Investor Tips for Enhancing ESG Reporting
EY recently issued a report outlining investor expectations for the 2021 proxy season based on conversations with more than 60 institutional investors representing $38 trillion in assets under management. One topic that’s sure to be top of mind for many investors this proxy season is portfolio company ESG reporting and the report provides tips for how companies can enhance ESG reporting.
When assessing a company’s ESG practices and performance, the report found investors place the most value on direct company engagement, which is reassuring since direct engagement can help ensure investors receive a fulsome picture of company ESG initiatives and progress. Third-party ratings aren’t as high on the list in terms of perceived value but 40% of investors still ranked them as a medium or high-value information source. This excerpt describes how investors want companies to help ensure their disclosures are picked up by third-party data aggregators:
Some large asset managers rely on third-party data providers to aggregate and structure company disclosures in a way that is more scalable and efficient to their processes, allowing raw ESG data across thousands of companies to be uploaded into their internal platforms for assessment. While investors generally acknowledged limitations of third-party data (e.g., gaps, data quality issues) they stressed their need to have data at scale. To make these processes successful, investors encouraged companies to take a more proactive role in confirming that their data is being picked up correctly by leading third-party providers.
The report says other ESG reporting enhancements investors would like to see align with one or more of the following: focus on what is material and the connection to strategy, align disclosures with external frameworks, disclose metrics, performance and goals, consider integrating material ESG disclosures alongside traditional frameworks and enhance data credibility through assurance.

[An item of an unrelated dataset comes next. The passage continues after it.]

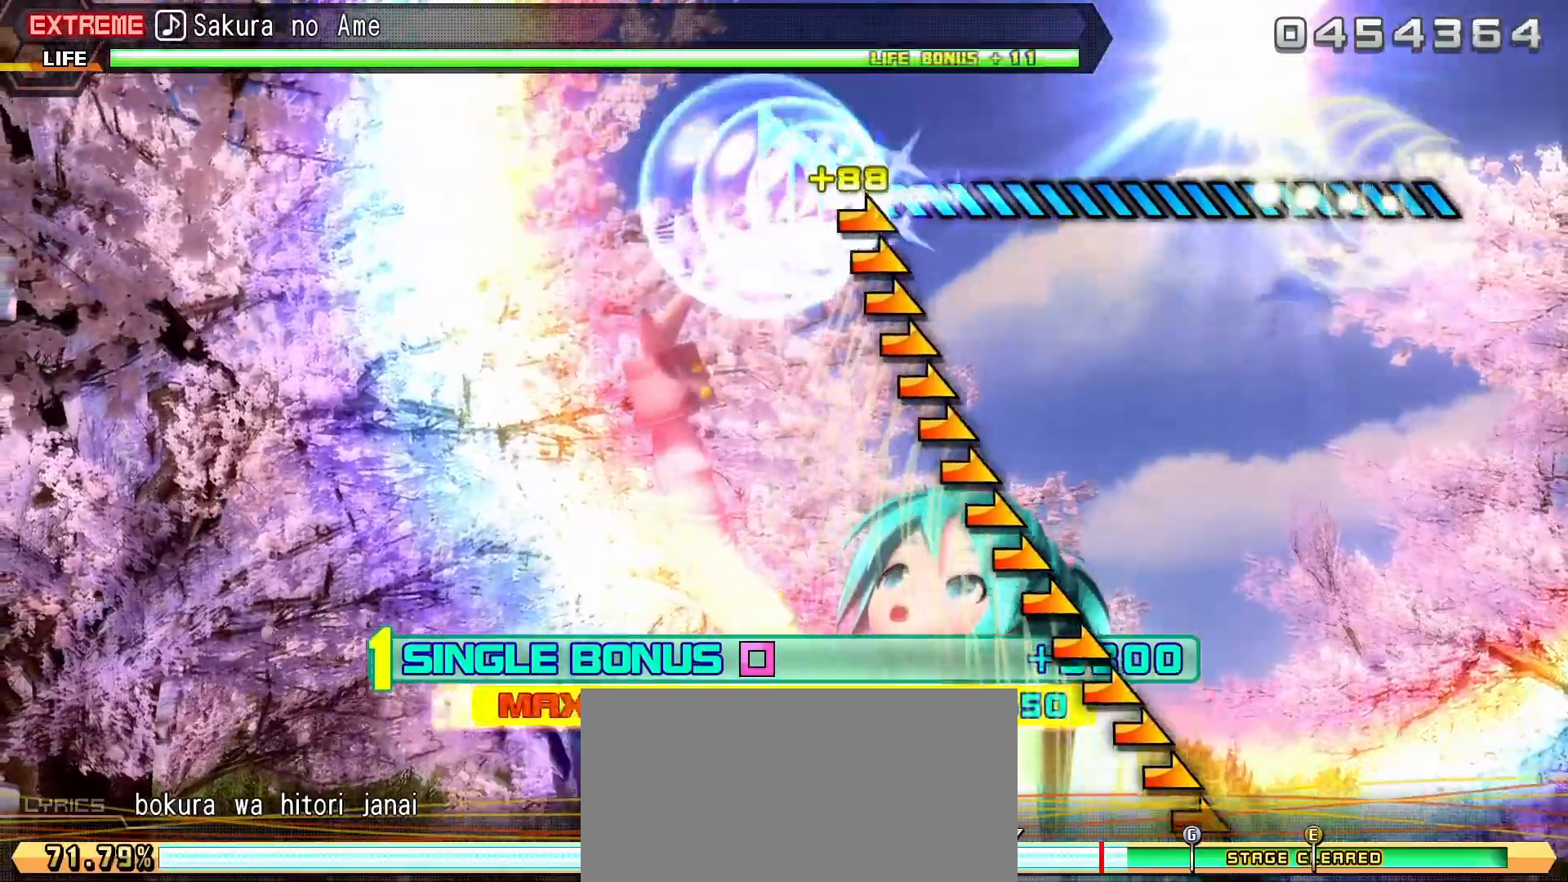
{"dt_ms": 500, "buttons": ["R2"], "left_stick": "right", "events": []}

PCAOB Conversations with Audit Committee Chairs: Year 2
Following the launch of an engagement program in 2019, the PCAOB recently issued a report summarizing information gathered from conversations with nearly 300 audit committee chairs. The conversations addressed several topics, with the report saying the overarching theme of conversations involved effects of the pandemic on the audit. Other conversation topics included the auditor and communications with the audit committee, new auditing and accounting standards and emerging technologies. With respect to emerging technologies, here’s an excerpt about what audit committees say works well:
– Discussing how use of technology will impact the audit team’s time and resource allocation
– As new technologies are implemented, discussing with management if/how the underlying controls will change and discussing with the auditors how they will evaluate and test any changes to the new controls
– Holding deep dive sessions on specific topics related to emerging technologies, new technology tools used in the audit and cybersecurity
– Discussing whether third-party software or data processing is used in the company’s financial reporting processes and if so, how risks and controls are considered and addressed
Audit committee chairs also identified several areas for improvement including guidance around auditing of certain controls for third-party vendors. So, as much as discussion of use of third-party software is among the emerging tech items identified as working well, it can be a challenging topic and one that auditors and audit committees each grapple with amid heightened attention on risk oversight responsibilities.
Last summer, Liz blogged about one take on what a “stakeholder” board could look like. She noted how some view re-examining the board’s structure as an opportunity to more closely align the board with strategy & culture. As much as stakeholder interests are in the spotlight, so is the concept of business transformation – which, among other things, often relates to advancements in digital and AI technologies.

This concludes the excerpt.